Since price is the single most powerful lever to increase a company’s profits, it is high time for CDMOs to reconsider their project pricing approach. Instead of clinging to traditional cost-plus pricing logic that usually lack consistency, transparency and control, experts propose measures such as harmonizing costing methodologies, incorporating value-based pricing metrics, and systematically using internal project price benchmarks for developing a value-based price model.
CHEManager International asked executives and opinion leaders operating in this market to share their experience and advice. We asked the experts to discuss the following questions:
How would you describe the current market situation for pharma CDMOs and which trends affecting your project pipeline do you see?
Garrett Dilley: The CMDO market is greatly affected by the evolving pressures on pharmaceutical companies. One result of these pressures is an increase in the development of treatments for rare or orphan diseases with smaller patient populations. The average drug launch is now worth approximately $250 million in annual sales (DCAT presentation, Graham Lewis, IQVIA, March 2019). This provides a construct where most potential launches deliver less than the net present value that large pharma companies typically require in their models.
There has been a shift since 2011, when small and mid-sized companies were driving a lot of the discovery stage but partnering with larger companies for commercialization.
Data from 2018 shows that now small and mid-sized companies have been increasingly progressing therapeutics through to commercialization. We have seen a corresponding increase in the number of APIs and intermediates in our pipeline alongside an increase in the number of small and mid-sized company sponsors.
Small and mid-sized drug companies pride themselves on being fast and nimble. They focus their capital on moving therapies through the clinic quickly and less on building end-to-end in-house development and commercial manufacturing operations. So, they benefit from the advantages a strong CDMO like JM can provide in that regard; excellent development capabilities, broad technology offerings, years of experience across numerous development programs and launches, and a global footprint of well-established FDA inspected facilities.

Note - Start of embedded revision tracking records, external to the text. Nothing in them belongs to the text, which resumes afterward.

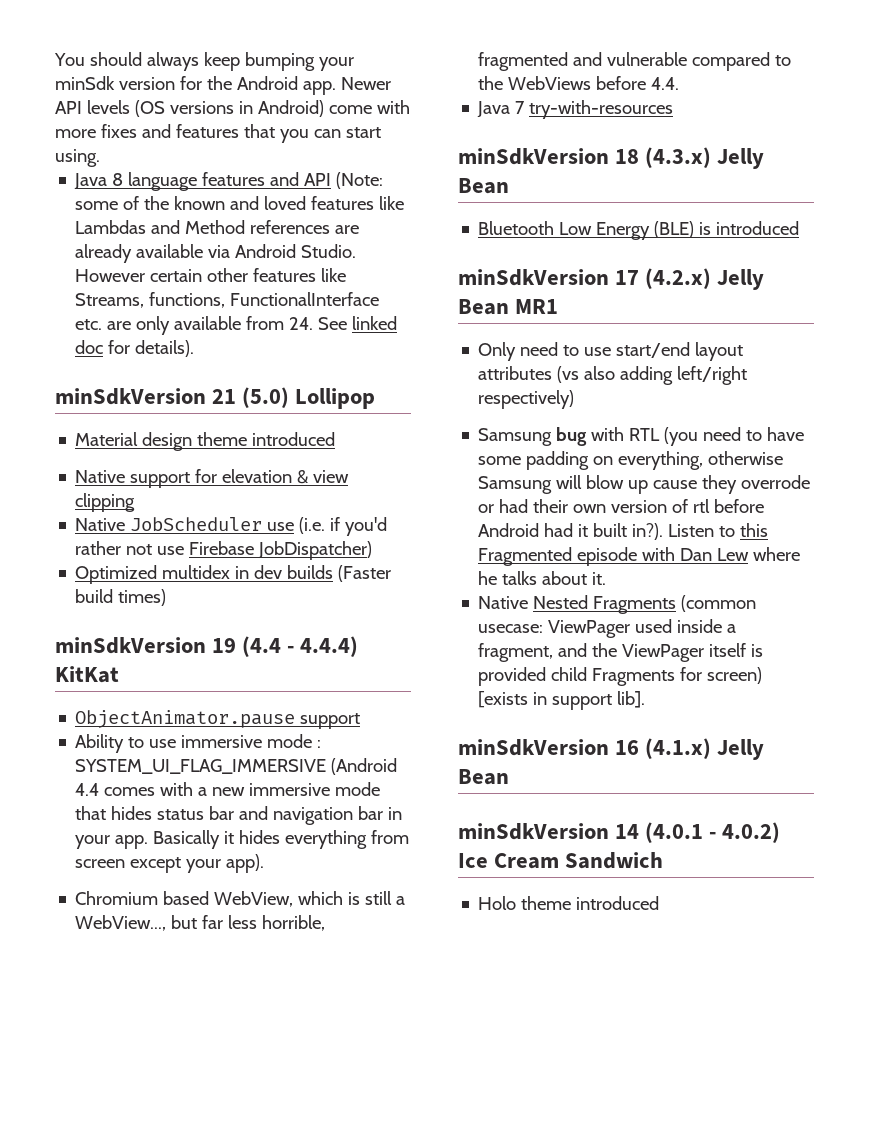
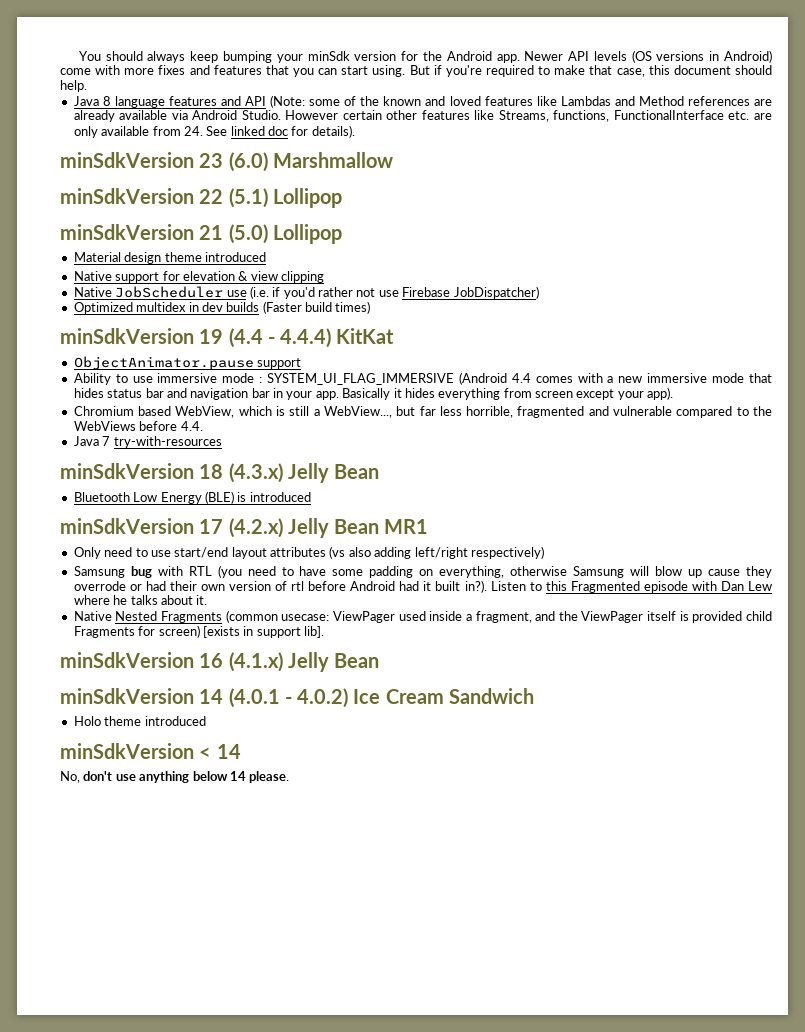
(100, 158) none -> [409,65,772,77] [60,80,87,92] But if you're required to make that case, this document should help.
(195, 348) none -> [60,152,393,172] [60,188,342,208] // minSdkVersion 23 (6.0) Marshmallow // minSdkVersion 22 (5.1) Lollipop
(660, 903) none -> [60,743,241,759] [60,771,290,783] // minSdkVersion < 14 // No, don't use anything below 14 please.

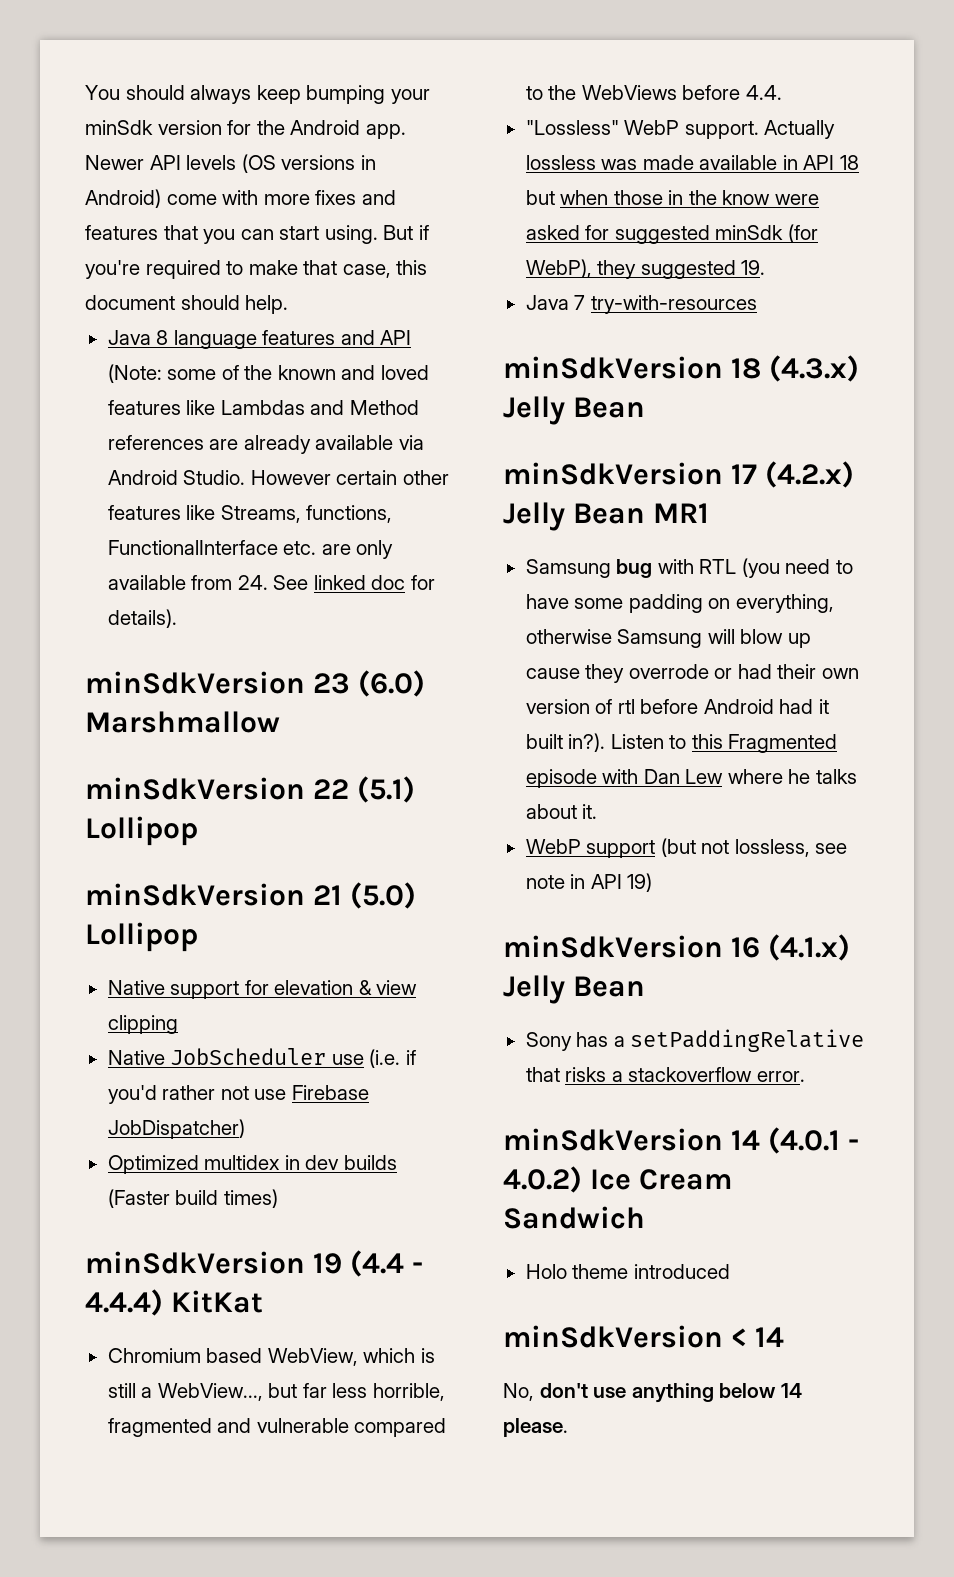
[73,252,266,264] // Material design theme introduced -> (198, 937) none
[73,356,302,370] [73,372,772,385] [73,387,674,400] // ObjectAnimator.pause support // Ability to use immersive mode : SYSTEM_UI_FLAG_IMMERSIVE (Android 4.4 comes with a new immersive mode that hides status bar and navigation bar in your app. Basically it hides everything from screen except your app). -> (264, 1301) none
(203, 426) none -> [525,120,836,139] [525,155,859,170] [525,190,819,205] [525,224,818,244] [525,259,766,279] // "Lossless" WebP support. Actually lossless was made available in API 18 but when those in the know were asked for suggested minSdk (for WebP), they suggested 19.
[73,491,311,504] // Bluetooth Low Energy (BLE) is introduced -> (646, 407) none
[73,546,544,559] // Only need to use start/end layout attributes (vs also adding left/right respectively) -> (710, 513) none
[73,610,772,623] [73,625,324,638] Native Nested Fragments (common usecase: ViewPager used inside a fragment, and the ViewPager itself is provided child Fragments for screen) [exists in support lib]. -> [525,838,848,858] [525,873,653,892] WebP support (but not lossless, see note in API 19)
(380, 660) none -> [525,1029,865,1052] [525,1067,805,1082] // Sony has a setPaddingRelative that risks a stackoverflow error.

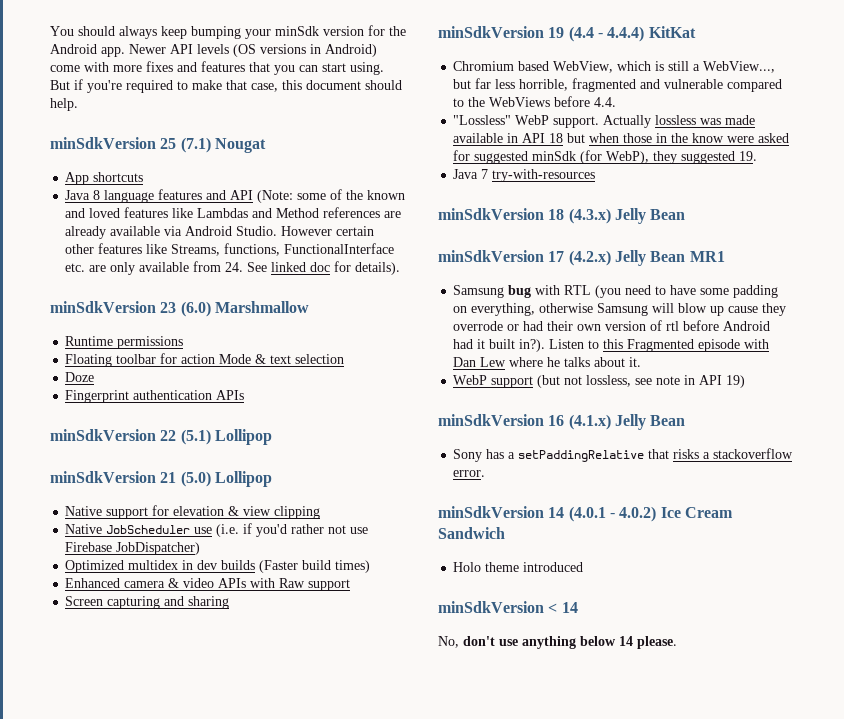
(289, 304) none -> [50,137,266,153] [65,172,144,185] // minSdkVersion 25 (7.1) Nougat // App shortcuts
(280, 722) none -> [65,336,184,349] [65,353,345,367] [65,372,95,382] [65,390,245,403] // Runtime permissions // Floating toolbar for action Mode & text selection // Doze // Fingerprint authentication APIs
(278, 1198) none -> [65,578,351,591] [65,596,230,609] // Enhanced camera & video APIs with Raw support // Screen capturing and sharing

At the same time an industry shift towards increasingly large and complex molecules has also created new pressures for drug developers, especially in regard to bioavailability. Recent research estimates that as many as 60% of new molecules in clinical development demonstrate poor bioavailability. To address this need JM continues to invest in its particle technologies, building on its long-standing experience in solid form sciences.
We offer a suite of techniques for identifying and characterizing salt forms, polymorphs, and co-crystals, as well as crystallization development. These techniques, along with our capabilities in milling, micronization, and spray drying, help our customers to arrive on the ideal physical form of their API.